Spare Parts Puppet Theatre’s broad community appeal is clear as it heads towards its 40th year in the business, with former artists and audience members regularly returning to its shows.
Spare Parts Puppet Theatre’s broad community appeal is clear as it heads towards its 40th year in the business, with former artists and audience members regularly returning to its shows.
Executive producer Natalie Bell told Business News the company catered for three distinct audiences – children aged five to 12, parents around 35 to 45, and grandparents in the 55 to 65 bracket.
“We have a very strong returning audience, we’re getting these intergenerational stories coming through our door every day, because (older generations) felt it was a special place for them many years ago,” she said.
Associate director Michael Barlow said the intergenerational impact was also being felt in their artists’ program.
“We had a girl come through work experience when she was 16,” he said.
“She had seen a show when she was five, and she could still sing the song from that show.
“There is this lovely experience of people looping back around the company.”
Mr Barlow has been with the company since 1992, after joining as a trainee puppeteer.
He is the writer and director of The Night Zoo, which is showing at the Fremantle theatre until October 6.
“I used to have a Jack Russell Terrier, and when I’d get home at the end of the day, we would go into the yard and he would run around,” Mr Barlow told Business News.
“Somewhere along the line we started spontaneously playing a kind of chasey game … and I wound up enjoying playing with this little animal in a way that felt very equal.”

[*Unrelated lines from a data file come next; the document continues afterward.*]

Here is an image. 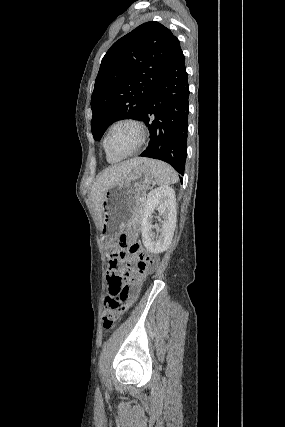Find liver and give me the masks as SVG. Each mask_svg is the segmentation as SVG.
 I'll return each mask as SVG.
<instances>
[{
  "label": "liver",
  "mask_w": 285,
  "mask_h": 427,
  "mask_svg": "<svg viewBox=\"0 0 285 427\" xmlns=\"http://www.w3.org/2000/svg\"><path fill=\"white\" fill-rule=\"evenodd\" d=\"M145 162L143 158H134L105 169L96 179L91 189V198L102 222V202L105 192L124 180L133 168Z\"/></svg>",
  "instance_id": "obj_1"
}]
</instances>
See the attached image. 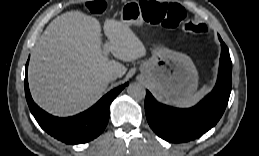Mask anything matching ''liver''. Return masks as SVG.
<instances>
[{"label": "liver", "mask_w": 259, "mask_h": 156, "mask_svg": "<svg viewBox=\"0 0 259 156\" xmlns=\"http://www.w3.org/2000/svg\"><path fill=\"white\" fill-rule=\"evenodd\" d=\"M104 33L115 58L130 62L145 56L144 44L128 24L107 20ZM101 40L100 23L78 10L61 14L47 26L28 71L32 97L42 109L59 117L78 114L99 100L110 73H126L124 65L104 55Z\"/></svg>", "instance_id": "6515ba94"}]
</instances>
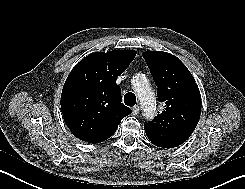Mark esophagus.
<instances>
[{
  "label": "esophagus",
  "instance_id": "esophagus-1",
  "mask_svg": "<svg viewBox=\"0 0 245 189\" xmlns=\"http://www.w3.org/2000/svg\"><path fill=\"white\" fill-rule=\"evenodd\" d=\"M132 110H133V114H134V115H137V114L139 113V111H140V107H139L138 105H135V106L132 108Z\"/></svg>",
  "mask_w": 245,
  "mask_h": 189
}]
</instances>
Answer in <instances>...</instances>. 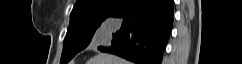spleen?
Instances as JSON below:
<instances>
[{"instance_id":"1","label":"spleen","mask_w":242,"mask_h":64,"mask_svg":"<svg viewBox=\"0 0 242 64\" xmlns=\"http://www.w3.org/2000/svg\"><path fill=\"white\" fill-rule=\"evenodd\" d=\"M87 64H132L125 59L109 54H99L90 59Z\"/></svg>"}]
</instances>
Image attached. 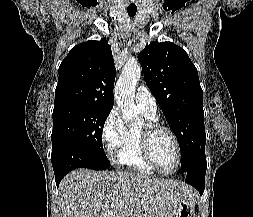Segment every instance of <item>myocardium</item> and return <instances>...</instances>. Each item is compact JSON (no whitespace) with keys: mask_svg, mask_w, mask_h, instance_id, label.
<instances>
[{"mask_svg":"<svg viewBox=\"0 0 253 217\" xmlns=\"http://www.w3.org/2000/svg\"><path fill=\"white\" fill-rule=\"evenodd\" d=\"M160 132H166L167 134H169L175 146L176 165L175 168L170 172H165L160 169V167L155 162L151 152L152 138ZM139 136H140V149L142 156L144 157L145 161L153 168L154 171L164 176H171L179 170L182 157L181 147L176 134L171 128L158 123H146L145 126L139 131Z\"/></svg>","mask_w":253,"mask_h":217,"instance_id":"myocardium-1","label":"myocardium"}]
</instances>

Those experiences were the inspiration for The Night Zoo, which draws on Mr Barlow’s memories of youthful joy to tell the story of a young girl who dreams of having a pet, incorporating music, dance and an array of life-size puppets.
He said each show provided a fresh combination of art forms and themes.
Spare Parts runs a puppetry unit through the Western Australian Academy of Performing Arts, and it was through this collaboration that Mr Barlow found Kylie Bywaters and Isaac Diamond, who perform in The Night Zoo.
“There’s a nice continuation bringing young artists into the company and providing them with employment and experience, which are really the key things,” Mr Barlow said.
“When you come out of an arts degree oftentimes you’re faced with a pretty stark reality of supporting yourself, and jobs in the arts are not that common.”
He said the organisation had strong ticket sales, helped in part by a low cost that had remained stable over the years.
Ms Bell said audiences, particularly young families, were sensitive to ticket price rises, which provided a major challenge to Spare Parts as its operational costs continued to increase.
Spare Parts achieved $1.5 million in total revenue in the year to December 2017, rating it as number 20 on the BNiQ Search Engine.
It received $943,623 in state government funding, and had operating revenue of $569,573.